I’ll be the first to admit, fly fishing is both easy to pick up and incredibly difficult to master. I am no master and this will not be a story about how to master the craft. However, I hope I can peak the interest of some of you who might be thinking about getting into it.
I didn’t grow up fly fishing, but I did grow up goose hunting in south Texas with my Dad and younger brother. I still remember waking up at 4am, with a big cup of coffee, and following the headlights of the truck as we made our way out to the field before the sun would rise. Those moments are some of my favorite memories as a kid.

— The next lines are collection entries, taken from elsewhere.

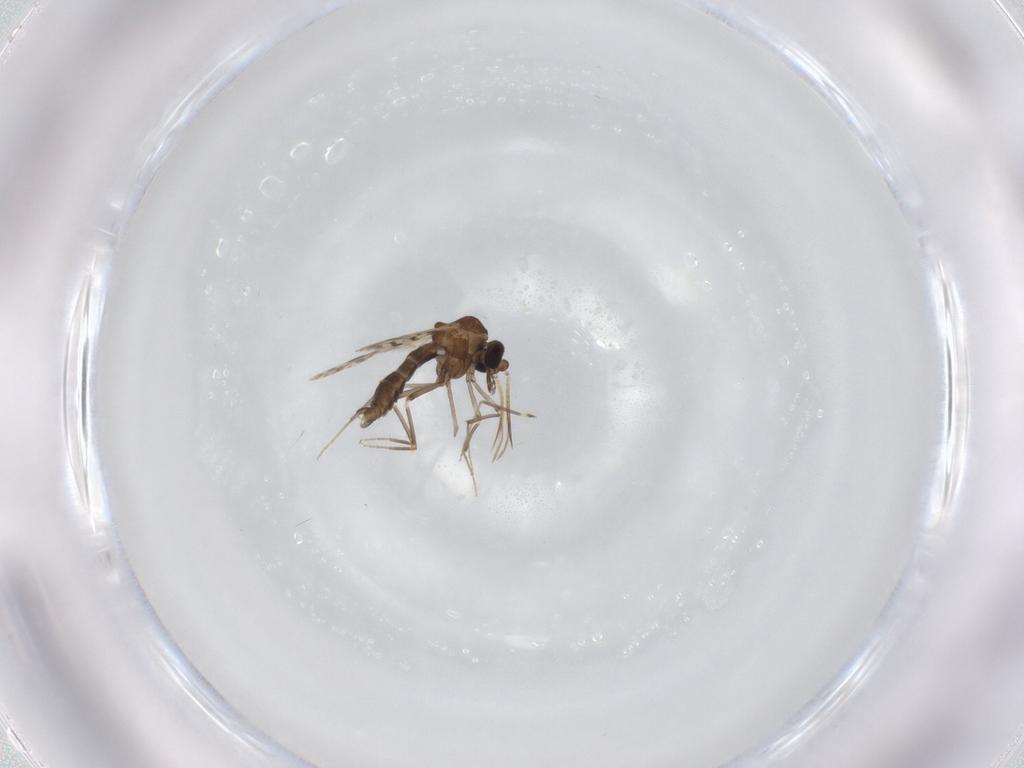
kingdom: Animalia
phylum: Arthropoda
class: Insecta
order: Diptera
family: Ceratopogonidae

I’ve been thinking about those moments a lot now that I have a son of my own, and I am making it a new goal to learn more outdoors crafts for us to share together in the future.
This summer, Megan’s dad has been teaching me the ins and outs of fly fishing. He’s been fly fishing these rivers for 40 years and knows every hole and curve of these rivers. So I had him take me to the river that started it all for him, the Maple River, just outside Harbor Springs, Michigan. It’s one of the most beautiful rivers I’ve ever been on, and has enough bends and corners to give you a bit of seclusion.
I’ve always thought fly fishing was both beautiful in form and peaceful in method. On a great day you can bring home a fresh trout, on the worst days you bring nothing home but got to spend the day on a peaceful river. Not bad right?
The first couple of times you go out, you will be terrible. It’s just how it goes. For me, it was on my third trip out to the river that it really started to come together. Technically, the cast is fairly simple with just a couple movements that you want to keep consistent, however, I feel like there is a point where it becomes like riding a bike and you think less about the line in the air and your mind is more tied to the movement of the stream.
The beginners fly fishing tips I got were pretty simple. Let the rod do the work, use your arm (not your wrist) to cast, and let the line fully line out before you move it forward or backward. Then once you have it close to correct, do that 1000 more times, and you’ll be on your way.
It really is a beautiful motion when you get it right, or when you watch someone who has been doing it for 40 years do it right. There is no replacement for experience in this sport.
I hope this inspires some of you to get out and take a trip upstate or head out west. You won’t regret it. I’ve got a round-up of all the gear you will need to get started, but the gear is just the beginning. Megan’s dad, recommended I start out with a 9 foot 5wt rod and reel. It’s a great stream and pan fish set up. This guide is a great resource for picking your rod and reel. I didn’t list out waders or boots, as I would honestly recommend you borrow some for your first couple of trips out so you know what style you like. I prefer the waist high style, as opposed to the overall style, however, it’s really up to you.
I’d love to hear if any of you have every been fly fishing, or have any plans to do it in the future!